The drive began and ended with passes. In between, the determined running of Weyns, Miguel Ayala, and Darrin Miller pounded the Leopard defensive front and churned out four first downs.

That set up the Knights up with 3rd-and-goal from the 3-yard line with five seconds left on the clock. Jenks capped the drive by finding Garcia just across the right side of the goal line for a 17-7 lead to close the half.

"We had their defense guessing between run and pass, and their safety just wasn't able to react in time," Allred said.

The touchdown was the only sustained scoring drive by either squad and sent the two teams to the locker room with vastly different mindsets.

The key play off the possession came on 3rd-and-9 inside the red zone. Weyns carried the ball over the left side and appeared to be stopped for a short gain.

But Weyns absorbed a tackle attempt and regained his balance to pick up eight yards before being brought down just short of the first down marker. An offside penalty against Zillah on the next play aided the drive.

The second half was all about sustained defensive intensity for the Knights. They looked to shut down a Leopard offense that had average 59 points per game this season.

Royal used as much clock as possible when it had the ball. It limited Zillah to just two offensive possessions the entire second half, both unproductive.

Zillah's first possession of the second half lasted 18 plays and covered the 80 yards between the ten-yard lines. But a missed field goal turned the ball back over to Royal.

Rarely does a defensive game plan include the phrase "bend but don't break", but the Knights were certainly pleased that theirs turned out that way.

On the first play after a Royal punt gave Zillah the ball back, linebacker Darrin Miller made a sack and pushed the Leopards back inside their own 10-yard line. Fourteen plays later, the drive was thwarted by the Knights on the Royal 25-yard line.

The Knights then managed to salt away the rest of the game on their final possession. Ayala carried the ball on the final seven plays and picked up three critical first downs.

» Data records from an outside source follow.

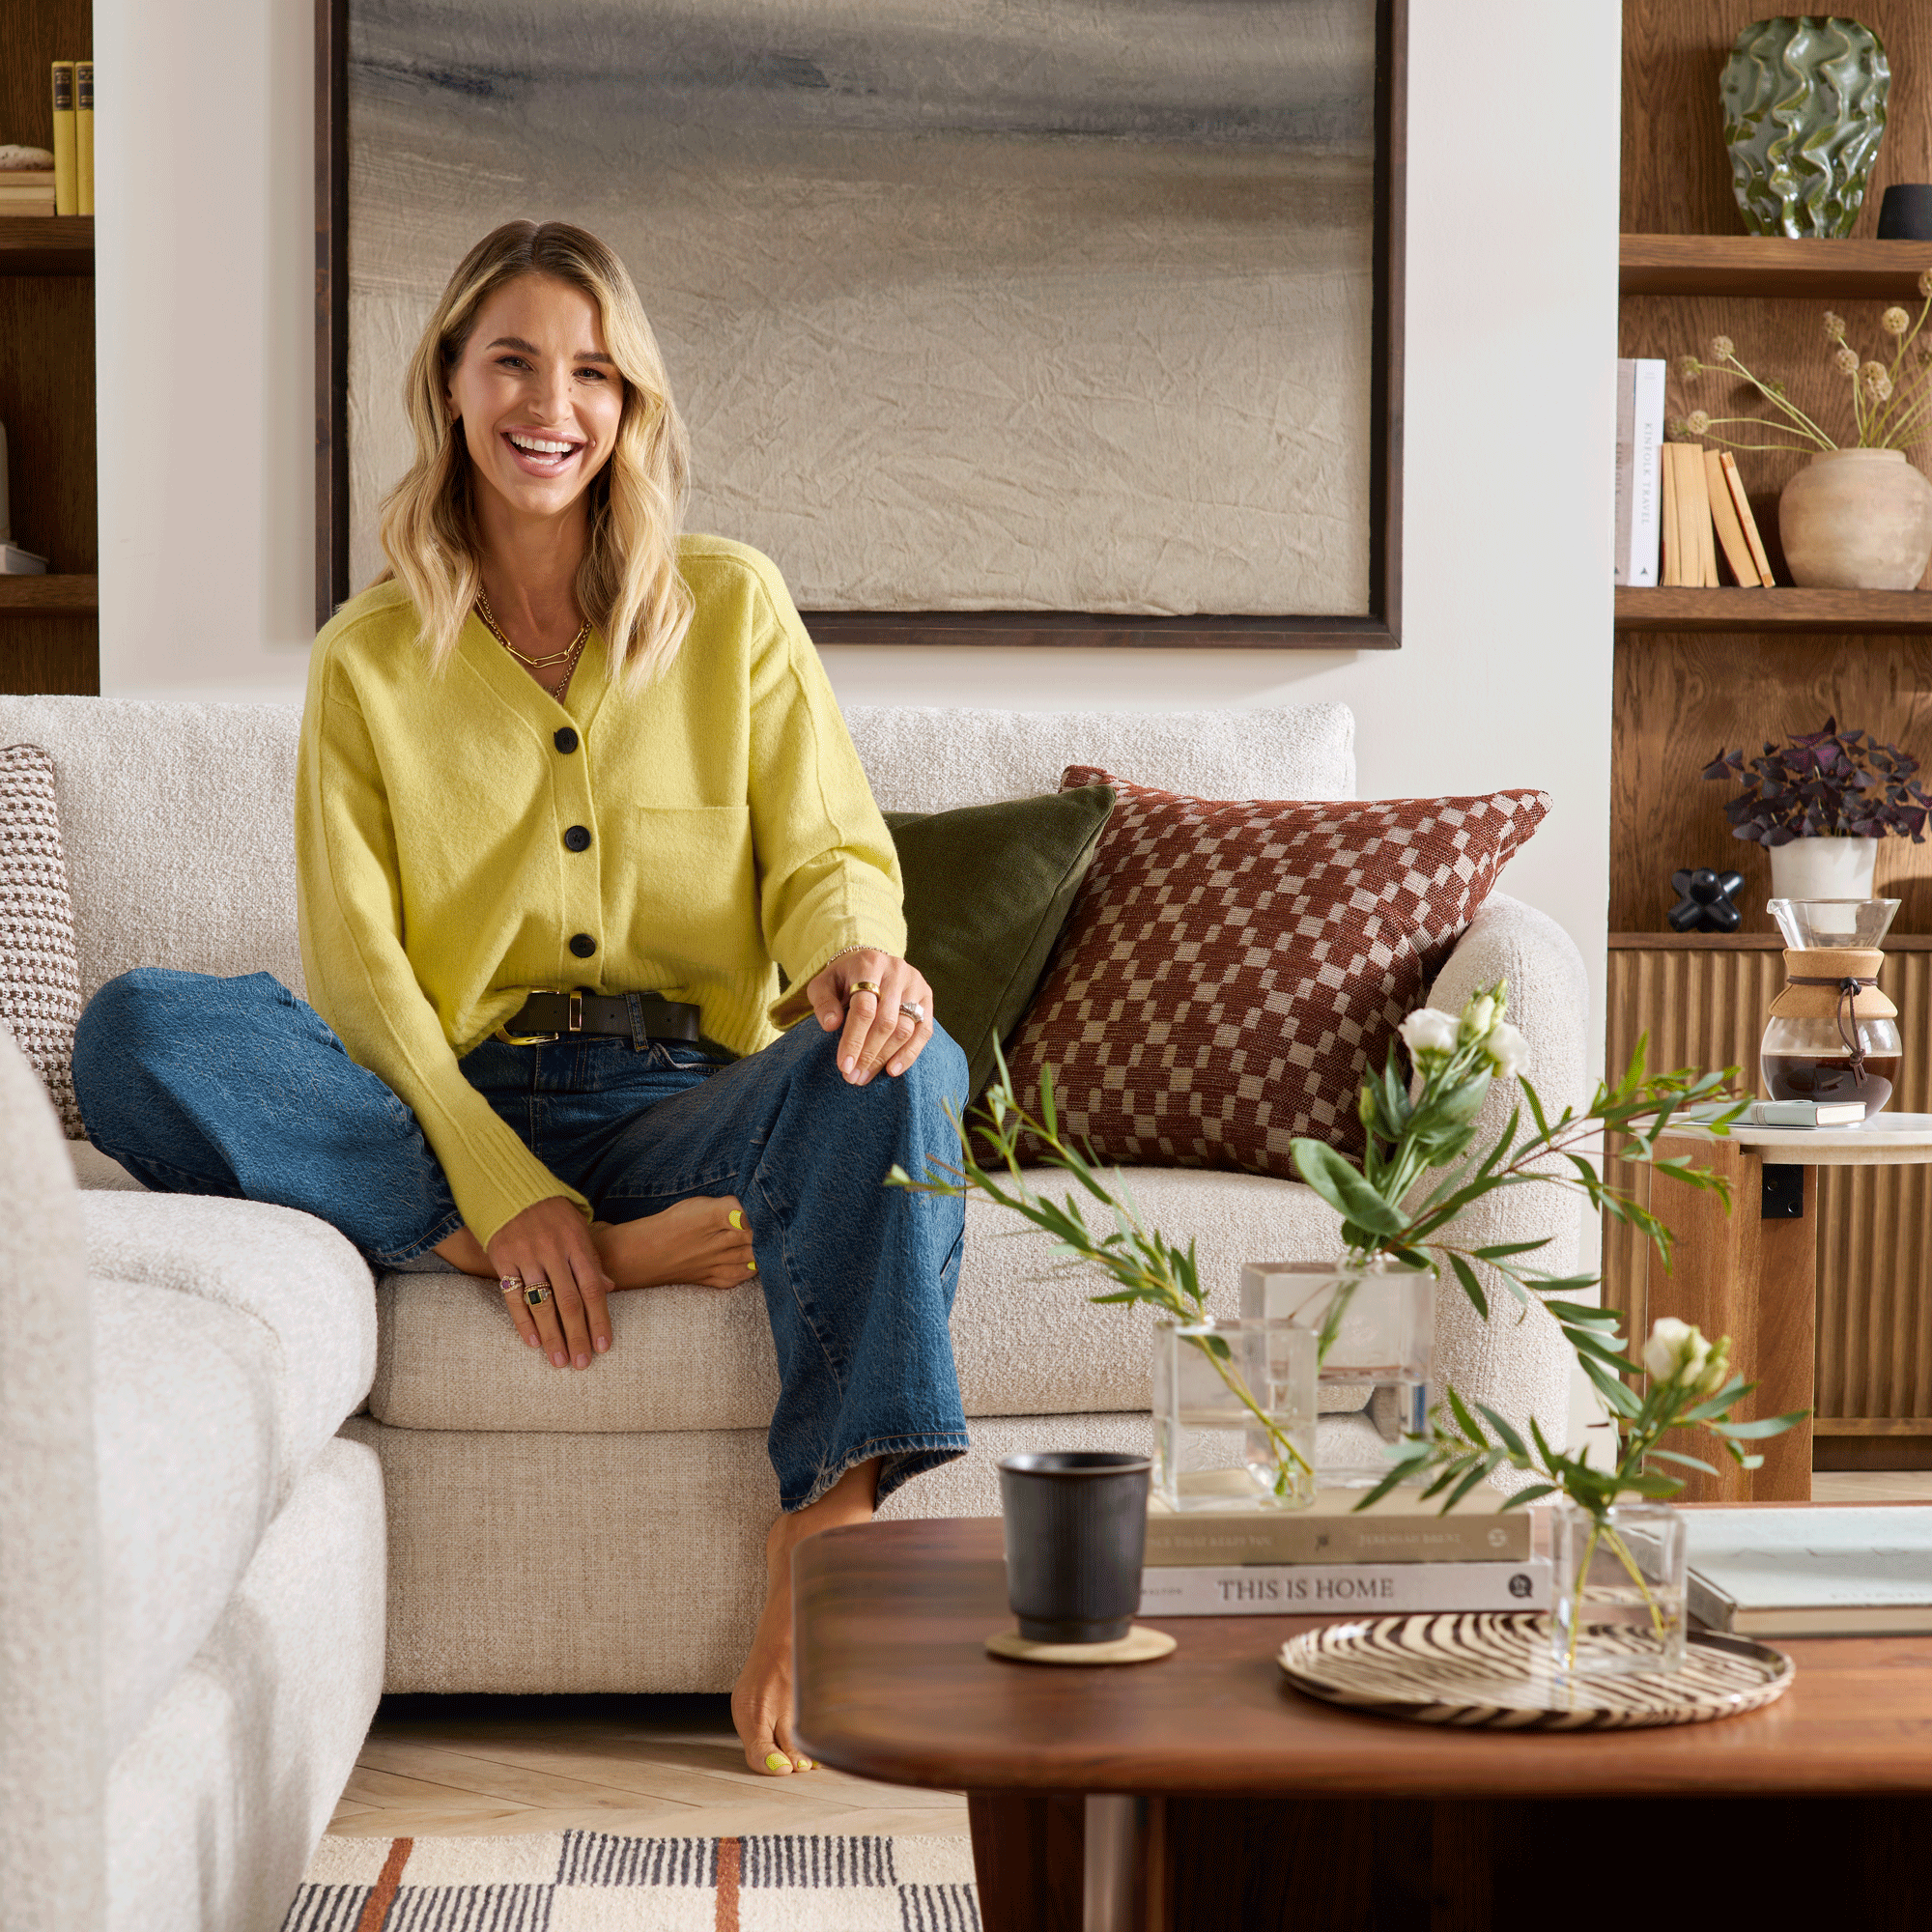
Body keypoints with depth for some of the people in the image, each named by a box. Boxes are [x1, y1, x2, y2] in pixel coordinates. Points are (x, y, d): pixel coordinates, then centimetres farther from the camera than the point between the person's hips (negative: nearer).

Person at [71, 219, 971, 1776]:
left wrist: (858, 955, -23)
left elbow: (832, 856, 5)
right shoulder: (369, 657, 10)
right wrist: (508, 1192, -17)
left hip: (687, 1110, 0)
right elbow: (357, 964, 0)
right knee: (137, 1035, -25)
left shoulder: (731, 606, 11)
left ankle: (822, 1546, -38)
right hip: (452, 1119, 0)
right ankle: (548, 1261, -28)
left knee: (902, 1067, -33)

The Knights were aided by a 15-yard face mask penalty that was doubled by an unsportsmanlike conduct penalty on the Zillah sideline. Royal took a knee inside the Zillah red zone as the final horn sounded.

"The plan was to protect the ball and stay in bounds to use clock," Ayala said.

The three Royal running backs combined for 135 rushing yards. Jenks completed only six passes while managing the offense, but four of those completions went for either first downs or touchdowns.

The Knights did not commit any turnovers and allowed only one quarterback sack.